Z tym, ze daja komu chca to chyba tak nie do konca, bo wydaje mi sie, ze tak do konca to wplywu nie Maja zeby dawac jednym a innym nie, ale wplyw Maja ile komu dac. Ja do nas kobitka przyszla to z poczatku tez chciala z gory wszystko, ale zycie mnie tego nauczylo i wiem jak z takimi ludzmi rozmawiac. Na wstepie powiedzialam jej krotko, ze gdy sytuacja byla klarowna nie wiedzieli nawet o naszym istnieniu, w chwili obecnej mamy sytuacje ciezsza wiec korzystamy, od pelnoletnosci pracowalam legalnie i czesc moich podatkow szlo na wspomaganie biedniejszej czesci spoleczenstwa jak i na wyplaty dla pracownikow panstwowych i nigdy nie protestowalam, jednak gdy ja potrzebuje pomocy nie widze przeszkod aby ja uzyskac.

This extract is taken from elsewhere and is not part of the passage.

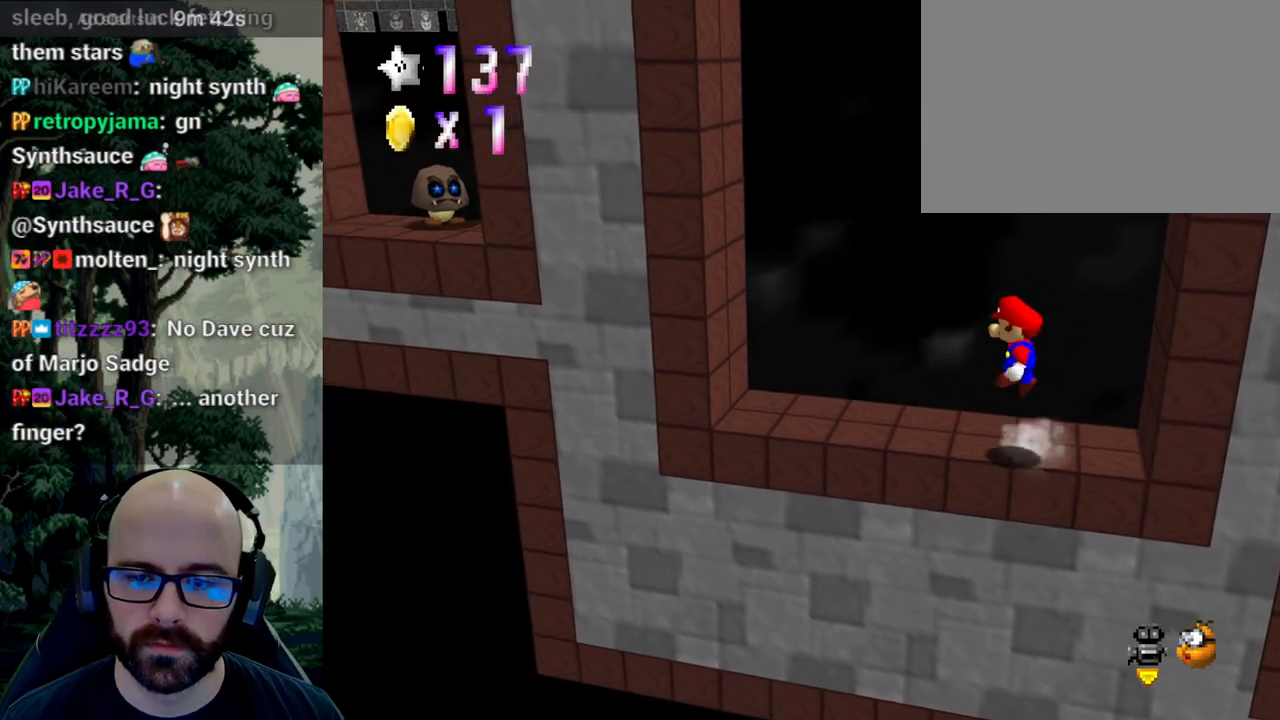
{"dt_ms": 500, "buttons": [], "left_stick": "down-left", "right_stick": "center", "events": [[67, "A", "up"], [433, "left_stick", "down-left"]]}
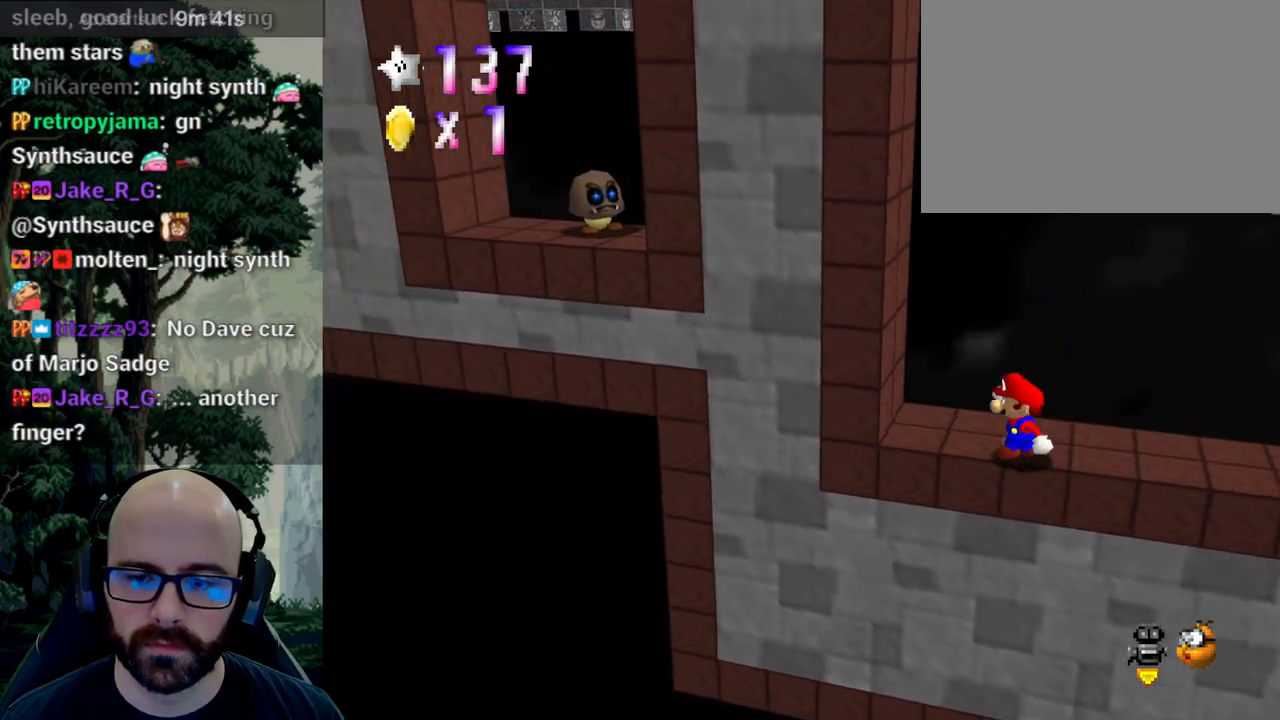
{"dt_ms": 500, "buttons": ["A"], "left_stick": "up-left", "right_stick": "center", "events": [[50, "A", "down"], [133, "right_stick", "down"], [200, "right_stick", "center"], [367, "right_stick", "down"], [467, "right_stick", "center"], [500, "left_stick", "up-left"]]}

Nie siedzimy bezczynnie z mezem oczekujac manny z nieba, oboje staramy sie szybko wrocic do jakiejkolwiek pracy, oboje nie pijemy jak i nie prowadzimy hulaszczego trybu zycia. Najwazniejsze sa dla nas potrzeby dzieci i zrobimy wszystko, by nie odczuly tego, ze nasza sytuacja finansowa sie pogorszyla. Dokumenty wszystkie przedstawilam, oczywiscie przygotowalam sie wczesniej na ta wizyte i zapoznalam sie z przepisami, tak by slusznosc mojego podania byla poparta odpowiednimi przepisami, po tym krotkim wstepie Pani zbila troche z tropu i pozniejsza rozmowa przebiegla pomyslnie.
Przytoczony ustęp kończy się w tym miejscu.